- **WORK ORDER**: Return every line of the entries that includes the word "Amber".

- **AVAILABLE RECORDS**:
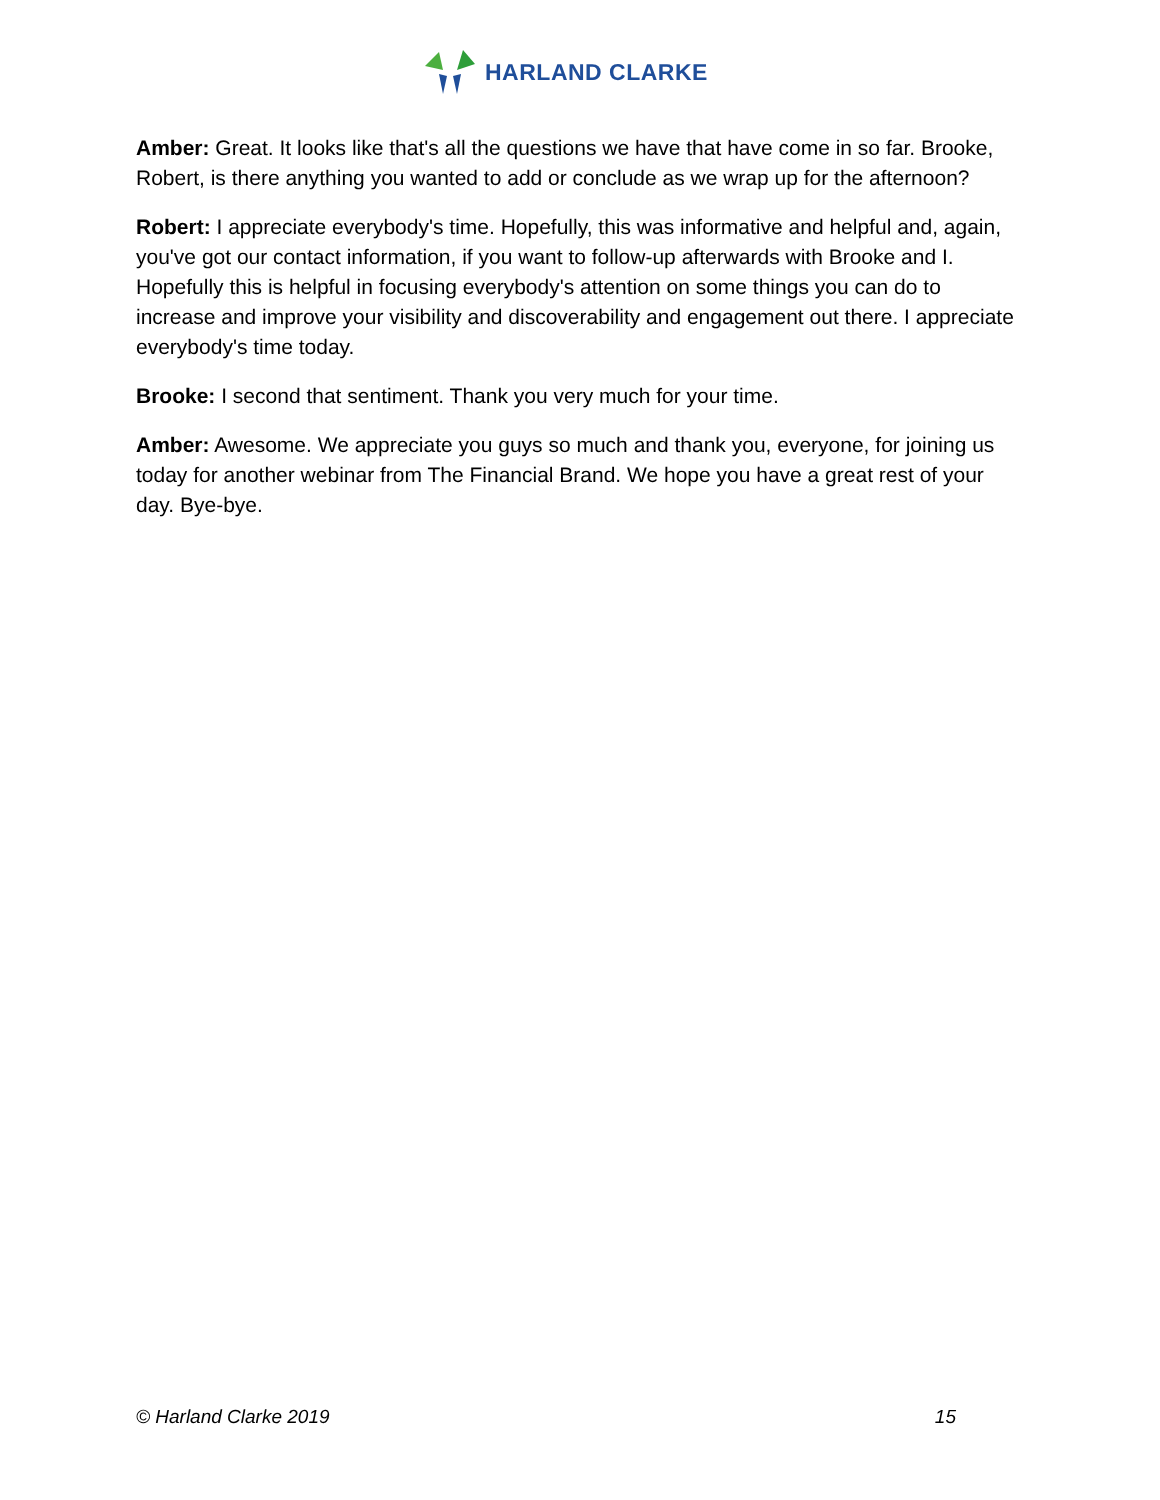HARLAND CLARKE
Amber: Great. It looks like that's all the questions we have that have come in so far. Brooke, Robert, is there anything you wanted to add or conclude as we wrap up for the afternoon?
Robert: I appreciate everybody's time. Hopefully, this was informative and helpful and, again, you've got our contact information, if you want to follow-up afterwards with Brooke and I. Hopefully this is helpful in focusing everybody's attention on some things you can do to increase and improve your visibility and discoverability and engagement out there. I appreciate everybody's time today.
Brooke: I second that sentiment. Thank you very much for your time.
Amber: Awesome. We appreciate you guys so much and thank you, everyone, for joining us today for another webinar from The Financial Brand. We hope you have a great rest of your day. Bye-bye.
© Harland Clarke 2019 15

- **RESULT OF THE EXERCISE**:
Amber: Great. It looks like that's all the questions we have that have come in so far. Brooke, Robert, is there anything you wanted to add or conclude as we wrap up for the afternoon?
Amber: Awesome. We appreciate you guys so much and thank you, everyone, for joining us today for another webinar from The Financial Brand. We hope you have a great rest of your day. Bye-bye.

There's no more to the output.